Now Trump suffers Obamacare blow
US Republicans failed spectacularly yesterday in their latest effort to dismantle Obamacare, leaving the party shocked and in disarray and signalling the potential death knell for President Donald Trump's dream of repealing his predecessor's health reforms.
The vote -- held in the dead of night -- came down to the wire, with the decisive moment resting with Senator John McCain, recently diagnosed with brain cancer, who sided with two moderate Republicans and all Democrats in opposing the legislation.
"This was a disappointment, a disappointment indeed," Senate Majority Leader Mitch McConnell told colleagues after one of the most tense votes in years on the Senate floor.
"I regret that our efforts were simply not enough this time."
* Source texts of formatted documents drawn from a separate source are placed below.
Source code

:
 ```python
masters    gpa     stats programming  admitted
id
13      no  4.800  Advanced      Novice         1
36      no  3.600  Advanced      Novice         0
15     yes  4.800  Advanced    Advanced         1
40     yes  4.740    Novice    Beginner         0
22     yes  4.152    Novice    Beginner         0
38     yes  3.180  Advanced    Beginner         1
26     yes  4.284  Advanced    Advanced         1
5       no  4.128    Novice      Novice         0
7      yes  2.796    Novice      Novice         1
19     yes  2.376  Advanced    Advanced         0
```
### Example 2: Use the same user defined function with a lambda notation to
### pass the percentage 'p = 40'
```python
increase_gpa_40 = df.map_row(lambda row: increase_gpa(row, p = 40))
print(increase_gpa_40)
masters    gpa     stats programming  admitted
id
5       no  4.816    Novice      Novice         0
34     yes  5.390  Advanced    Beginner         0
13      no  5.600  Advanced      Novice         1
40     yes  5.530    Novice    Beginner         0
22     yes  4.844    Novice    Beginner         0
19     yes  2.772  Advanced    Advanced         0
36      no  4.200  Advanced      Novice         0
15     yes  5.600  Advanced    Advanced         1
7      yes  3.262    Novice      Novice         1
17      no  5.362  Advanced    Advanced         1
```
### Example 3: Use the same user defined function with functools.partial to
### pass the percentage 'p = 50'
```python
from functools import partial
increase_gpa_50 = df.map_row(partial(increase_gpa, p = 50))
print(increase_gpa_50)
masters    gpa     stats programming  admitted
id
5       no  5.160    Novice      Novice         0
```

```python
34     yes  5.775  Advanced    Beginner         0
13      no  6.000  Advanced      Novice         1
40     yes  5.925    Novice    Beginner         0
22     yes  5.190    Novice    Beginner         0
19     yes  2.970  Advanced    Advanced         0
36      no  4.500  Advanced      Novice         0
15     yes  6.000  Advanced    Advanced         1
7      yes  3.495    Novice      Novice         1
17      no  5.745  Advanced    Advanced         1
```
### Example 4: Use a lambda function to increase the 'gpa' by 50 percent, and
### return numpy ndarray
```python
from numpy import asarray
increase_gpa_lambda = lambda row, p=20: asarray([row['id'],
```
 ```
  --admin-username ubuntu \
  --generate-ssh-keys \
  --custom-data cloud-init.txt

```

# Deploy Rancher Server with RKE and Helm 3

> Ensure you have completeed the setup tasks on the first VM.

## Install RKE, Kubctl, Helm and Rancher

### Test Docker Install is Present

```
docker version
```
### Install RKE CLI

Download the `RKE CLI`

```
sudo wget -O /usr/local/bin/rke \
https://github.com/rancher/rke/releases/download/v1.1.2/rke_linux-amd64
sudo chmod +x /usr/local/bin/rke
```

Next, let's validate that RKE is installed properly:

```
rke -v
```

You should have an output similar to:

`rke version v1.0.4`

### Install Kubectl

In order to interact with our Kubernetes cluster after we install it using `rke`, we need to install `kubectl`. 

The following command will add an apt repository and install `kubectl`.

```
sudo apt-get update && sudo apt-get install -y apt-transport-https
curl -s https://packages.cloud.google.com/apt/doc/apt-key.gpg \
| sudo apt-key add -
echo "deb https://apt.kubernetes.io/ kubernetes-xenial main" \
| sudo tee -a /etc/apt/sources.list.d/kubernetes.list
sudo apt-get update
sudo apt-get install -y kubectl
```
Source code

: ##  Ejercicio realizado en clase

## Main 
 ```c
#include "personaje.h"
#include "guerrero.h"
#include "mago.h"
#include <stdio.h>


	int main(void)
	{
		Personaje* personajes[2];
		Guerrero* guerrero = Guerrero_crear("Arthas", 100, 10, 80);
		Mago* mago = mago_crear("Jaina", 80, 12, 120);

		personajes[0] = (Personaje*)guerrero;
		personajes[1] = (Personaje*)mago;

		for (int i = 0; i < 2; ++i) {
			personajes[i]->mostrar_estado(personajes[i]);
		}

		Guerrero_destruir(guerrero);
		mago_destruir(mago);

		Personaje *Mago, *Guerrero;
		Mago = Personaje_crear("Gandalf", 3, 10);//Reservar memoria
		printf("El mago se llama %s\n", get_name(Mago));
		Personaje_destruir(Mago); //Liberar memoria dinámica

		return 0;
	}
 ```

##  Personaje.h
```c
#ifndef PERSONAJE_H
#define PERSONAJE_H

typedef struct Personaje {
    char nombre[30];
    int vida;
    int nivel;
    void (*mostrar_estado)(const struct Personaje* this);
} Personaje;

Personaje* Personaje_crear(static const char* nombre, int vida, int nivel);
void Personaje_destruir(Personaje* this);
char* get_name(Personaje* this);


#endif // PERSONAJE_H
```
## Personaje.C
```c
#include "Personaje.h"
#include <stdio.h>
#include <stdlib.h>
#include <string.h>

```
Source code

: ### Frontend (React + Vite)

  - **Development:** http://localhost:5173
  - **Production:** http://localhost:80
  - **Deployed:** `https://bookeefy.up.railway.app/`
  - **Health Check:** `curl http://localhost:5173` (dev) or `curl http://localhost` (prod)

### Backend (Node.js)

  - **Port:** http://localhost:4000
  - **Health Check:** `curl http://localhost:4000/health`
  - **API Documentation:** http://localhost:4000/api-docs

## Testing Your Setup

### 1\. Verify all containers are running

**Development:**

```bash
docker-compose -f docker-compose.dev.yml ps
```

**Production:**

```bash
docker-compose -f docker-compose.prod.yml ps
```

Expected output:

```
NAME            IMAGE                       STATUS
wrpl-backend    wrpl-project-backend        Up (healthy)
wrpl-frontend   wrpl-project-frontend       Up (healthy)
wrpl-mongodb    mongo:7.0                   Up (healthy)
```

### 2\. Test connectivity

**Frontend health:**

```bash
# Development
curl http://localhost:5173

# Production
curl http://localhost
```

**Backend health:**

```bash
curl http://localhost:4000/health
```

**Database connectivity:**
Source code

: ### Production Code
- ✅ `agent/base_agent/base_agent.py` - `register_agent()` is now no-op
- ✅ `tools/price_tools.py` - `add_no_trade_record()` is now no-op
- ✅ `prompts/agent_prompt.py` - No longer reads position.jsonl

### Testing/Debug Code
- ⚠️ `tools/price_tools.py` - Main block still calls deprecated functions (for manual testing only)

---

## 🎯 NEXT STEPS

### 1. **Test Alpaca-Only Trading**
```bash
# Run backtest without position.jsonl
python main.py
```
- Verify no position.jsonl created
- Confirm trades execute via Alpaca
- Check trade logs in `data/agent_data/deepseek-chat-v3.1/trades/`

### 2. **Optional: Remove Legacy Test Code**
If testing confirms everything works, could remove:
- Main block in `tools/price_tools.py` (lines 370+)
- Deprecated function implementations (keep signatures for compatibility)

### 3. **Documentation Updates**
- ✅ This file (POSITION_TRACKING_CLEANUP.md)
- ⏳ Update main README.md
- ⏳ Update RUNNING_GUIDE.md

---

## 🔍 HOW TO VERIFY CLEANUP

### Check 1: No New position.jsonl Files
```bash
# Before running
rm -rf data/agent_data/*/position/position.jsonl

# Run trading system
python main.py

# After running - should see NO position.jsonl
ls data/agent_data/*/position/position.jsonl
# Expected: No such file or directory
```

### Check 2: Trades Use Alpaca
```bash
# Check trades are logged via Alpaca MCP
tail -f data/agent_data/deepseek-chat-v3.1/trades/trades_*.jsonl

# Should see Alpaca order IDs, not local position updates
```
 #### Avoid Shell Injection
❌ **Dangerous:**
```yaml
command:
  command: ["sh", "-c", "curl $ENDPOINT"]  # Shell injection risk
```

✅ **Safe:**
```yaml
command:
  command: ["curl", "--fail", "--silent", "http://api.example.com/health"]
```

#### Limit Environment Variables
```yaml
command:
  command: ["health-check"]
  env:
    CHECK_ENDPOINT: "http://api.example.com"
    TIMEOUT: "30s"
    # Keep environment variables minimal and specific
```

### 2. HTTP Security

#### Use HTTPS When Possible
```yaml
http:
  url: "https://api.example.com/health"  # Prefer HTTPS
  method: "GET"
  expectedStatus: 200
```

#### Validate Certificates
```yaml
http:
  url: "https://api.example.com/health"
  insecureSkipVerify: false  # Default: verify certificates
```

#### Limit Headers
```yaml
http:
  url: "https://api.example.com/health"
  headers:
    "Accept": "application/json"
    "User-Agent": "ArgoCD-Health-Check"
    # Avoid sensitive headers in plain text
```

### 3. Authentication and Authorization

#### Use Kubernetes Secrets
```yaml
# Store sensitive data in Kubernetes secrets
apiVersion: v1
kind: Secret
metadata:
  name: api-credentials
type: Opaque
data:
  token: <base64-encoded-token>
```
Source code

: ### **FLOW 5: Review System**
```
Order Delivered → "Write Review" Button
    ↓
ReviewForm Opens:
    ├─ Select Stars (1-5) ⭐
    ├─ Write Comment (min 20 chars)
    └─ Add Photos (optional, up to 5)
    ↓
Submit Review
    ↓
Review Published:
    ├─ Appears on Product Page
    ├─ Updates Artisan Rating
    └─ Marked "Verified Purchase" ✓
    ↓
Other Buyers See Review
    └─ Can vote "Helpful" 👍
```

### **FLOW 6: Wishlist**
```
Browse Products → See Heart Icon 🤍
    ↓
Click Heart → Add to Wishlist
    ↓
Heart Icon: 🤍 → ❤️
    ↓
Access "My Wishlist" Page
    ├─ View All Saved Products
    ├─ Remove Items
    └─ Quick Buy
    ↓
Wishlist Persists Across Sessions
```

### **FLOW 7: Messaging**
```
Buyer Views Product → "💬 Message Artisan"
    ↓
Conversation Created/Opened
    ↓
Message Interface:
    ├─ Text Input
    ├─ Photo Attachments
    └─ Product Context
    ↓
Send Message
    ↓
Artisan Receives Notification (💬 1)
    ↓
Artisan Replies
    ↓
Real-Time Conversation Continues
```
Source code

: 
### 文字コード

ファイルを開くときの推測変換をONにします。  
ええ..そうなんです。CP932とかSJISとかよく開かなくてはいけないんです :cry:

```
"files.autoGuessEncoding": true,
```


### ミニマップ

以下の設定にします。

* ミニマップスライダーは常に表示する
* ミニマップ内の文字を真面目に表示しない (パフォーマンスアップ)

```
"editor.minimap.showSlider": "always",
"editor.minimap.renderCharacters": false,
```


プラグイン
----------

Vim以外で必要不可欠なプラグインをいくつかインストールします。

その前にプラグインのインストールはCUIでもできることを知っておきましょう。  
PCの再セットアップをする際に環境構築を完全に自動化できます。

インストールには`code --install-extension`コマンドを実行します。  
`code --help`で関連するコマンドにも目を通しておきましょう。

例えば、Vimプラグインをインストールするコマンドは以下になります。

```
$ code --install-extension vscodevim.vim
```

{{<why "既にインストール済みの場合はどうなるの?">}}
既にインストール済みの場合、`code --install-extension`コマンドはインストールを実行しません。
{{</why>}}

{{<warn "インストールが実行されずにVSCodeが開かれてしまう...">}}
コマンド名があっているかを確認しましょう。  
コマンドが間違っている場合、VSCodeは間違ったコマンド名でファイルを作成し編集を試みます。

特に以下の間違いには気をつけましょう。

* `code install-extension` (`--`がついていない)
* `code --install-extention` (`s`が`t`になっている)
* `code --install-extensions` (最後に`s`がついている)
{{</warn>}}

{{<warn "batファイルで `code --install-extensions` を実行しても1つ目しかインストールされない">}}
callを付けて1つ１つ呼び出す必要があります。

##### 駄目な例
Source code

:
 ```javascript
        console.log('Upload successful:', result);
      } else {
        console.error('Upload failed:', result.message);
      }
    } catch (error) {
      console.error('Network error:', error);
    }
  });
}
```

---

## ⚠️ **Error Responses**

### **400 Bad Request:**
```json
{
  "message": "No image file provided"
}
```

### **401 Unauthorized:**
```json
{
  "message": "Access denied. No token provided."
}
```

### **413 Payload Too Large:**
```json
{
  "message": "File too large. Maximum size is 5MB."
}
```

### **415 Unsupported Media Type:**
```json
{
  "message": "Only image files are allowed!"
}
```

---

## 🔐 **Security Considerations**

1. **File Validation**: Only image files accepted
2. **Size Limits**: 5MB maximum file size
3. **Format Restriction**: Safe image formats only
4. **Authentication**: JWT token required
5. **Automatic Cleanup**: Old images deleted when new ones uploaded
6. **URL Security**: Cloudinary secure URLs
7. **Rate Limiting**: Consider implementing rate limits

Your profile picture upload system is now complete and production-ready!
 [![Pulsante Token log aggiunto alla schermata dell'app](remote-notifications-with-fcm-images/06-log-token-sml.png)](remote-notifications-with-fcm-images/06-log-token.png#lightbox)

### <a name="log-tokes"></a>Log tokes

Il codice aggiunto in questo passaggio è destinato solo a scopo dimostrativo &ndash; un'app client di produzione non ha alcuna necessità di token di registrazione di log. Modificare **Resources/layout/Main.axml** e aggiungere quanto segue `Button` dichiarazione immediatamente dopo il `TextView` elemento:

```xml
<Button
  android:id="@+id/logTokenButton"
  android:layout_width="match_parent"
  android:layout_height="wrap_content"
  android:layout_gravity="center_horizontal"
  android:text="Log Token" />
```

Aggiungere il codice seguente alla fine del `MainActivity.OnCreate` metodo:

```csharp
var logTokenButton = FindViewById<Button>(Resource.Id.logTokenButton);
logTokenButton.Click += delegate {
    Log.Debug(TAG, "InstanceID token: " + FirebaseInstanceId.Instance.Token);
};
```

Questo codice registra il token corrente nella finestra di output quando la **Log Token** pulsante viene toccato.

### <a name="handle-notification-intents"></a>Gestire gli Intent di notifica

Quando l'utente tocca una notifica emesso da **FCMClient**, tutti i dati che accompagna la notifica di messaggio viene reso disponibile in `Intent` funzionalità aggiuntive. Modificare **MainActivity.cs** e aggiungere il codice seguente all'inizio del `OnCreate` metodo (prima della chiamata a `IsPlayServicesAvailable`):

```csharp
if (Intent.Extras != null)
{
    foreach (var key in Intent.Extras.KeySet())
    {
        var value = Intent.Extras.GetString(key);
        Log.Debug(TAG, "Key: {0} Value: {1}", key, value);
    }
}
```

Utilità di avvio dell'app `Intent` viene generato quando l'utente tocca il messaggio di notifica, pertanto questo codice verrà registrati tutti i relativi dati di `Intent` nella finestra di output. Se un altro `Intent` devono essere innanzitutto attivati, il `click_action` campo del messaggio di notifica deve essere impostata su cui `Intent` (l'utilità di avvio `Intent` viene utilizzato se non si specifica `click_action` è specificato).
The collapse marks a major setback for Republican leadership and for Trump, who had campaigned relentlessly on a pledge to repeal and replace the Affordable Care Act that passed into law under his predecessor Barack Obama in 2010.
Yesterday's vote, which capped a series of failed efforts in recent months to get an Obamacare repeal measure over the line, was on a so-called "skinny repeal" bill that would have rolled back only parts of Obamacare but kept the bulk of the law intact.
It crashed to defeat, 49-51, leaving Trump's singular legislative initiative, and Republicans' seven-year pledge to rip out the health care law, in tatters.
Trump swiftly spoke out about the failure, apparently unmoved by Democratic pleas for the parties to work together and improve the existing law.
"3 Republicans and 48 Democrats let the American people down," Trump tweeted. "As I said from the beginning, let ObamaCare implode, then deal."
Senate leadership had never intended "skinny repeal" to become law; they saw it as merely a vehicle for joining forces with House Republicans to craft a broader repeal-and-replace plan.
But some Republicans including McCain blasted the bill as terrible policy, and grew nervous that the House of Representatives might turn around and pass the bill instead of going to conference with the Senate.